Remember the Tylenol fiasco in 1982? You can read about it here: http://iml.jou.ufl.edu/projects/Spring01/Hogue/tylenol.html -- AOL won't let me do links because I'm on a MAC unless I use FIREFOX. When they launched the banners they screwed up FIREFOX too. So you will have to cut and paste, Sorry.
Anyway, somebody put cyanide in Tylenol capsules and seven people died. They never actually pinned the murders on anybody, but there was a suspect for a long time.
But, the point is, Tylenol did one of the best PR jobs ever to make its customers feel safe in using their products again.
Think about it, would you want to use a pill that had killed people? But they put lots of failsafe measures in place, triple sealing the cap, and ultimately removing the capsules from the shelves, switching to caplets, whatever it took.
Plus the president went on the air with commercials to deal with consumer confidence concerns.

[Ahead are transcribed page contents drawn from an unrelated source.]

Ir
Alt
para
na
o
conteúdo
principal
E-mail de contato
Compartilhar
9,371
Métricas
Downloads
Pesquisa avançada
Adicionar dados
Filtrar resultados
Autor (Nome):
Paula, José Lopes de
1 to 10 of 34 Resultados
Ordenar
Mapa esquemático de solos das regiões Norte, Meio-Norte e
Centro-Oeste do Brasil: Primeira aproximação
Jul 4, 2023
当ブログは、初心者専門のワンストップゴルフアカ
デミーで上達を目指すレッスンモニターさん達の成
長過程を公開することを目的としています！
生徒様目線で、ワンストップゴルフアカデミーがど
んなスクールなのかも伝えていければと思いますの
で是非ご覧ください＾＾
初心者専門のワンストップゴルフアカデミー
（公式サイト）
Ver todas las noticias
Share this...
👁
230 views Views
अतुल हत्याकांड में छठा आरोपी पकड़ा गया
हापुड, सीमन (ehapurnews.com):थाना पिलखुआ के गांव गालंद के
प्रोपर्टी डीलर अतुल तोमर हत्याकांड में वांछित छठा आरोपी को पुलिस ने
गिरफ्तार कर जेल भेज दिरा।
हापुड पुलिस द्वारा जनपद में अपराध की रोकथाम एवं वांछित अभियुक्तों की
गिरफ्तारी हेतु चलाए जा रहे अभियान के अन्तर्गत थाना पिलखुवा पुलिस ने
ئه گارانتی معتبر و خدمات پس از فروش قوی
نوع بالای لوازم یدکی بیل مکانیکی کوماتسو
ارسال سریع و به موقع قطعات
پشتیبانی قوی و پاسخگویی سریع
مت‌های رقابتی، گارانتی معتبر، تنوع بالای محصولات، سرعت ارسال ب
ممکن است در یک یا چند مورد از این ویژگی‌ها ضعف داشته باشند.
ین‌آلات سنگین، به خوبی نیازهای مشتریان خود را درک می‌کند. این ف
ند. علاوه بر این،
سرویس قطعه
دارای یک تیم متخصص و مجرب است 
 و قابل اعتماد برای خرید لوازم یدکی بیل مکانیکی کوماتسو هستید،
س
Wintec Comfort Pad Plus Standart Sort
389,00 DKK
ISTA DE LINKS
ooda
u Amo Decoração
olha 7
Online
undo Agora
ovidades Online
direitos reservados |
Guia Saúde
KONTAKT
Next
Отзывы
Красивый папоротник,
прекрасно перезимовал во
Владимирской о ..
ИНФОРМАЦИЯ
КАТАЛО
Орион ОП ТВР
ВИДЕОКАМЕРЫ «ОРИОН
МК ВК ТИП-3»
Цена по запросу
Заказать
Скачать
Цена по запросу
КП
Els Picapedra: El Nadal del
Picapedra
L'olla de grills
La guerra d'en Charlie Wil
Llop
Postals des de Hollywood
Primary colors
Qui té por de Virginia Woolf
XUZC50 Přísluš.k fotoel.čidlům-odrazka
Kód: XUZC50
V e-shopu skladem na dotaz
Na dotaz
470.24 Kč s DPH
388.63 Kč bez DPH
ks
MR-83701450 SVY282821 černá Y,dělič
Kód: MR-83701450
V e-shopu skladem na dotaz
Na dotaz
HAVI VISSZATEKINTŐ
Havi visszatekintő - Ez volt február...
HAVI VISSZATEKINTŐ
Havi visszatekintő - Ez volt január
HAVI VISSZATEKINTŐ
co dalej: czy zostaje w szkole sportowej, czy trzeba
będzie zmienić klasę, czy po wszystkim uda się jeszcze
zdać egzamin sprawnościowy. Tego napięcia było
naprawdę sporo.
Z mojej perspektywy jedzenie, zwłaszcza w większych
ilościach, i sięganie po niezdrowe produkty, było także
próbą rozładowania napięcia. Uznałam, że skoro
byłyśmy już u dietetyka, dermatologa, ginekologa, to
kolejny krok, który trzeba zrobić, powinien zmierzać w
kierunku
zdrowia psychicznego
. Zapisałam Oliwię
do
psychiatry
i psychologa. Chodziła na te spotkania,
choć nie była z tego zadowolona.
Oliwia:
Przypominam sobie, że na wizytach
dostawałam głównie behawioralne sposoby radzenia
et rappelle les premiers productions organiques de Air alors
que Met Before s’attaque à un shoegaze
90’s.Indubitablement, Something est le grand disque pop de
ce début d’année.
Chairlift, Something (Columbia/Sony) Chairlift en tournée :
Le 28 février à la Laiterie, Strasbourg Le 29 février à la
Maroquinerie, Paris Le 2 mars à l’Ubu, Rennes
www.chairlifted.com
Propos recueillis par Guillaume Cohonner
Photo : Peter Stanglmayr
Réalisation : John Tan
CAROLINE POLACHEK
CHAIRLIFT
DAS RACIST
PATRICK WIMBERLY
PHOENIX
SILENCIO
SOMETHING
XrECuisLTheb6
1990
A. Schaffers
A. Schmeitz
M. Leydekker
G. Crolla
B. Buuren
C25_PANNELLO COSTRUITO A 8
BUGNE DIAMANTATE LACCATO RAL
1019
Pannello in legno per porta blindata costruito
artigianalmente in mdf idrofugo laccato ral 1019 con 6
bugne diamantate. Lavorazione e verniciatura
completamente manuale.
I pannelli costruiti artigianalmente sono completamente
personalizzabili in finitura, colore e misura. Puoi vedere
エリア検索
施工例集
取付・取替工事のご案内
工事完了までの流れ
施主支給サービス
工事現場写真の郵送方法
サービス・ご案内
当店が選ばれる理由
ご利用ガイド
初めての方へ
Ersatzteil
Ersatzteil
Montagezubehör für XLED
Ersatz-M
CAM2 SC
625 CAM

Anyway, they cared about the people that used their product and did whatever it took to keep them as customers.
Imagine if Tylenol had been owned by AOL. Haaaaaaaaaaaa.
Okay, we're getting reports some people died using our stuff. How many? Seven, maybe? Out of how many customers? Millions. Come on, big deal. Who needs 'em. As for making our product more user safe and/or friendly, why bother? They'll learn how to sniff for the telltale signs of cyanide when they open up the bottle. Why should we have to go to the expense of putting seals on our containers. That costs money. Our money.
And we're in the business of making money, not spending it.
How long do you think it would take for Tylenol to be out of business?
Here's an irony. Apparently AOL has lost over 600,000 paying customers in the last three months.
How many journals are there? Two thousand? Even if we all left at once, who would notice. We're a pimple on their butts. We have to figure out a way to make a big festering sore out of this.
Maybe we should take a lesson from Tylenol. Someone needs to die.